Privately-owned housing starts declined to 890,000 in January, from an upwardly revised 973,000 in the prior month. The December result represented the strongest monthly rate since 2008. While a modest disappointment relative to expectations exceeding 900,000, the preliminary estimate for January still reinforces that the overall upward trend in housing construction remains intact.
The housing market remains an area of relative strength in an otherwise lackluster economy. Even as the broad economy faltered late last year, housing activity continued to charge ahead.
As a leading indicator of overall economic activity, sustained improvement in the housing market is a positive sign for future growth prospects.
Despite the improvement in housing market conditions in recent years, overall housing growth remains subdued from a longer term time frame.

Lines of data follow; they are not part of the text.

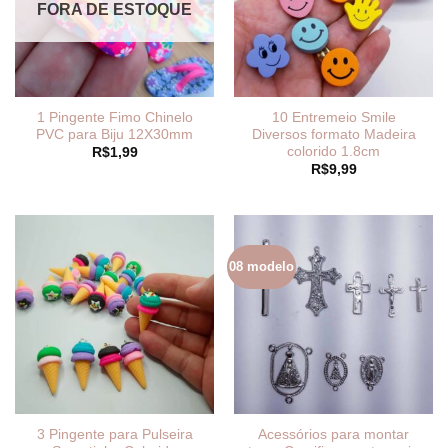
FORA DE ESTOQUE
1 Pingente Fimo Chinelo
10 Entremeio Smile
PVC para Biju 12X30mm
Diversos formato Madeira
colorido 1.8cm
R$
1,99
R$
9,99
08 modelo
3 Pingente para Pulseira
Acessórios para montar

Conditions are still somewhat strained in the aftermath of the housing boom and bust. The healing process is likely to be a slow one, particularly given the slow pace of expansion, elevated unemployment, and limited income growth. Results for 2012 were still among the weakest since the Census Bureau began tracking the data in 1959, trailed only by the preceding three years. Looking forward, rising home prices and gradually improving demand should bode well for housing sector growth as conditions continue to gradually improve.
Some headwinds still exist in the housing space including the gradual overhang of existing housing units, limited household income growth, limited consumer confidence, and stricter lending standards. Nonetheless, the road ahead for housing looks comparatively good as the shadows from the housing bust gradually recede. All things considered, conditions should continue to become more constructive for the housing market in the years ahead.